Исходный текст:
· · ·

Помню, что испытал, когда узнал об убийстве Олеся Бузины. Я стоял на крымском рынке, а в мобильном телефоне раздался голос:
— (Такое-то) информагентство. Вы могли бы прокомментировать смерть Олеся Бузины?
Я сначала не понял, переспросил. Но они были приговаривающе жестоки в своём подтверждении:
— Убит Олесь Бузина…
Был час дня. Душного, знойного дня. И я вскрикнул так, что обернулись, кажется, все, кто был на рынке.
Особенная смерть. Не депутата, не чиновника, а писателя, задача которого — говорить правду, искать ответы. Ошибаться, да, — как без этого?— но искать и при этом иметь право на ошибку.
Однако вот уже как два месяца Олесь мёртв, расстрелян. И Дегтярёвская, 53, стала если не местом паломничества, то точкой сбора людей иного, нежели «генеральная линия партии», мышления. Опасной, рискованной точкой сборки.
И в тот день, 16 апреля, в материале, посвящённом Олесю Бузине, я написал, что Украина должна найти убийц писателя; это не просто дело чести, но вопрос будущего всего государства.

· · ·

Исходные данные:
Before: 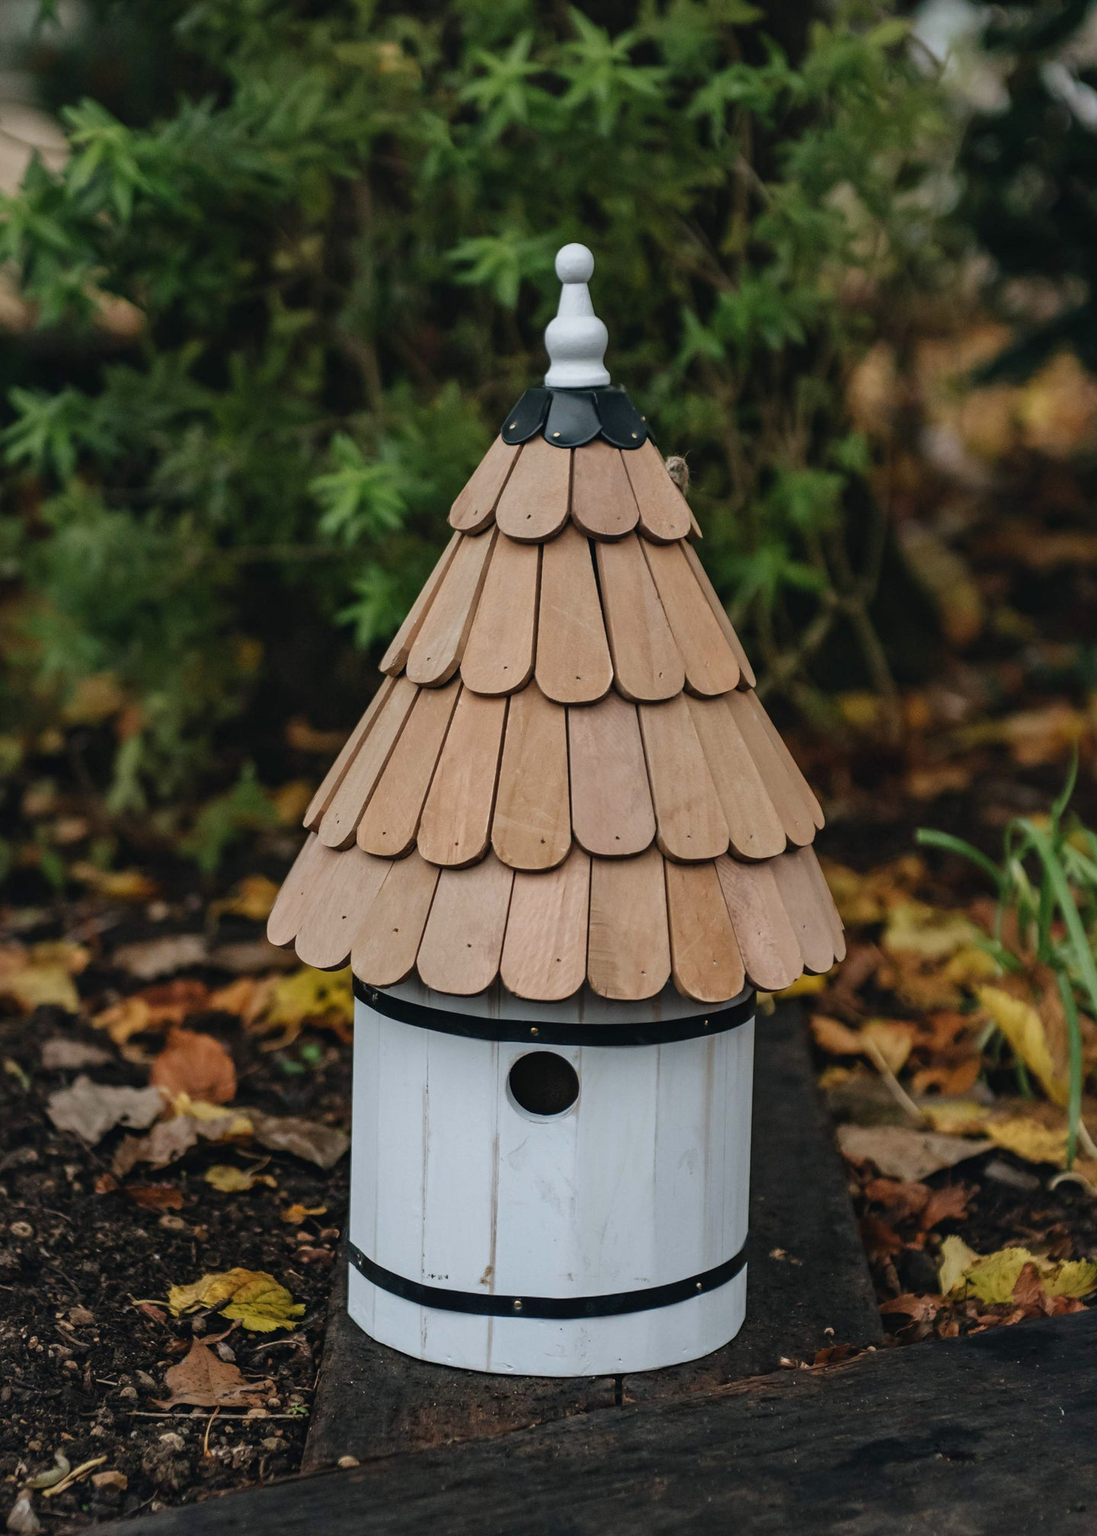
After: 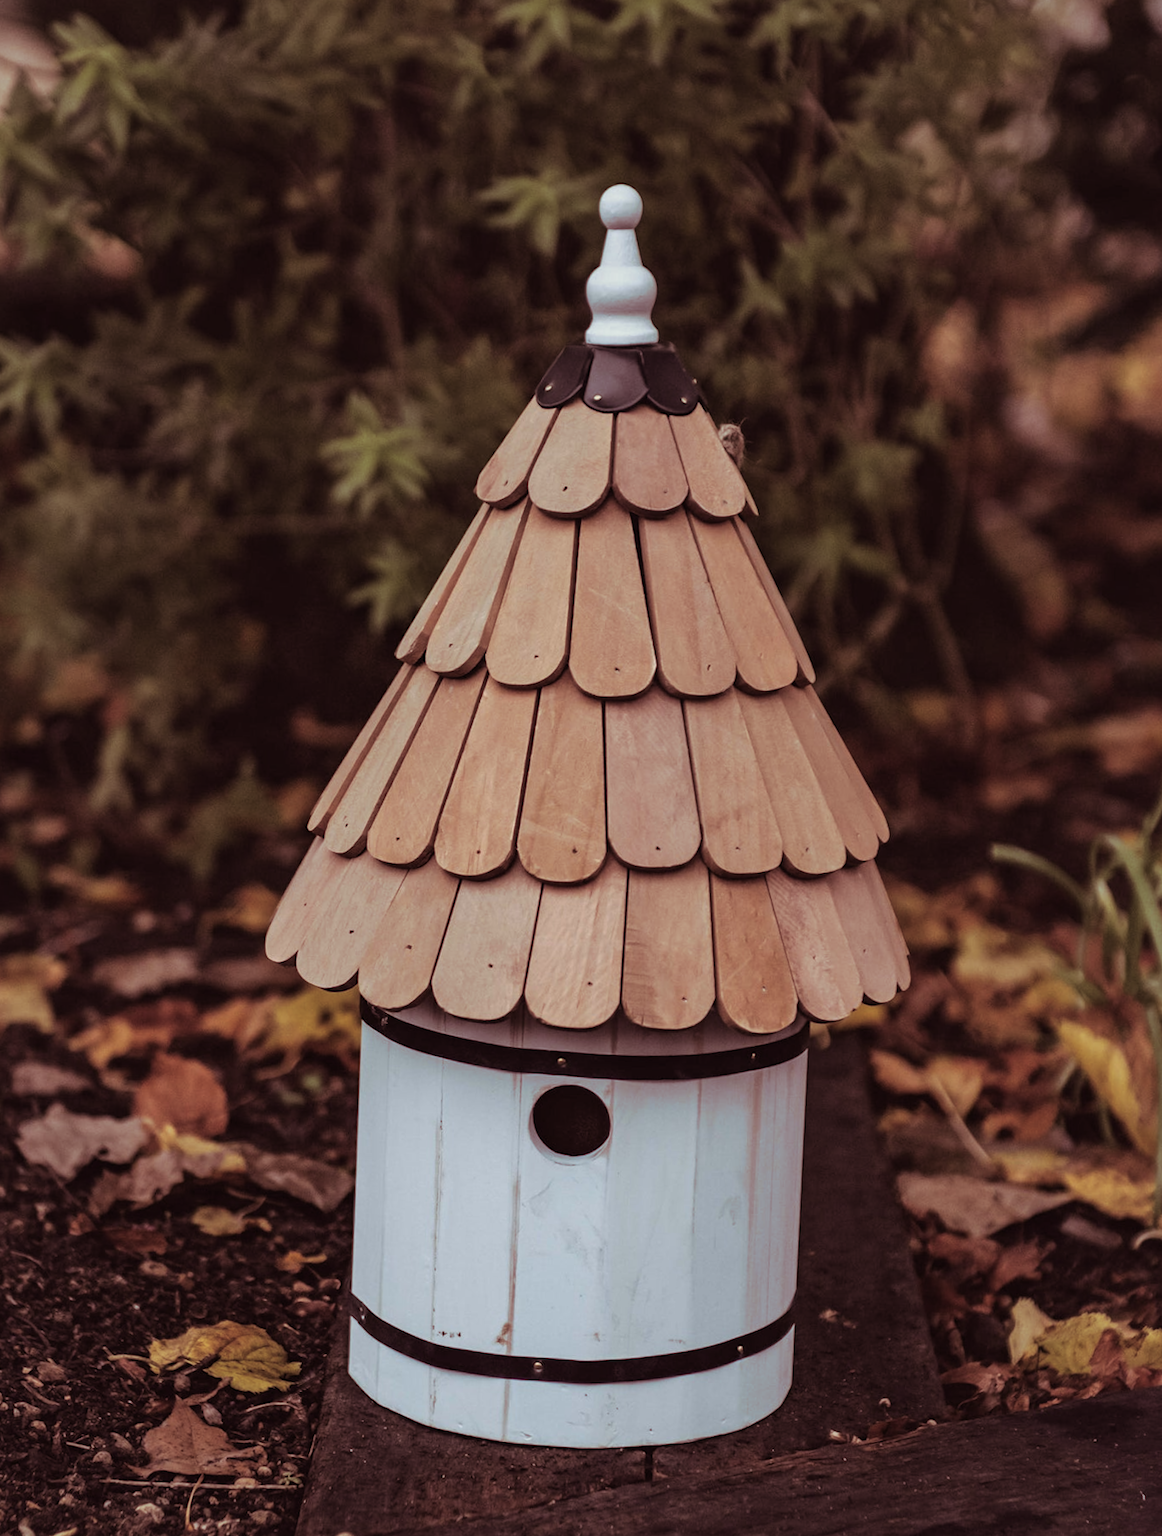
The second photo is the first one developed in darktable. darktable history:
rotate and perspective: rotation -1.42°, crop left 0.016, crop right 0.984, crop top 0.035, crop bottom 0.965
crop and rotate: angle -2.38°
split-toning: on, module defaults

· · ·

Задания:
[1] Перепишите отрывок из текста об убийстве Олеся Бузины, начиная со слов «Особенная смерть. Не» и заканчивая словами «будущего всего государства.», заменив в нем «писателя» на «литератора».
[2] Где находился автор текста об убийстве Олеся Бузины, когда ему позвонили из информагентства?
[3] Продолжите текст об убийстве Олеся Бузины, начав сразу после его последнего предложения.

Ответы:
[1]
Особенная смерть. Не депутата, не чиновника, а литератора, задача которого — говорить правду, искать ответы. Ошибаться, да, — как без этого?— но искать и при этом иметь право на ошибку.
Однако вот уже как два месяца Олесь мёртв, расстрелян. И Дегтярёвская, 53, стала если не местом паломничества, то точкой сбора людей иного, нежели «генеральная линия партии», мышления. Опасной, рискованной точкой сборки.
И в тот день, 16 апреля, в материале, посвящённом Олесю Бузине, я написал, что Украина должна найти убийц литератора; это не просто дело чести, но вопрос будущего всего государства.

[2] На крымском рынке.

[3]
Их нашли, этих убийц. Достаточно быстро. Двух молодых людей, горящих националистическими идеями. Арсен Аваков, не без помпы сообщив об этом, назвал в качестве мотива убийства «личную неприязнь».
Ясно, что подлинные заказчики, инициаторы остались в стороне, в тени, переходящей во мрак. Есть лишь вот эти, убившие, исполнившие. Хотя бы так. Достижение украинской милиции? Безусловно. Часть тренда? Несомненно. Националистов решили приструнить, дабы не слишком рвались переформатировать страну, в которой всё и так давно поделено. Арест Виты Заверухи, уголовные дела против карательных батальонов — события, неизбежно идущие в сцепке.
Действия логичные, но быстро нивелирующиеся одной новостью: убийца Олеся Бузины Денис Полищук вышел на свободу под залог в 5 миллионов гривен (230 тысяч долларов). Уголовный процесс, который должен был стать показательным, неизменно станет таким, но уже в принципиально ином контексте.
Почему именно убийство Олеся Бузины так резонировало с общественными настроениями? Потому что оно стало уничтожением права на альтернативную точку зрения, права на высказывание.
Бузина, конечно, не был героем, мучеником, кристально чистым человеком — подобная идеализация излишня, но в нём определённо присутствовало то, что уважать обязательно стоит — принципиальность, решимость бороться до конца. Оттого он и не уезжал из Киева, хотя мог бы, как многие куда менее талантливые и более трусливые политики и журналисты. Нет, он остался на родине, чтобы декларировать своё видение Украины. Оно могло быть правильным или нет, но, безусловно, имело право быть в принципе.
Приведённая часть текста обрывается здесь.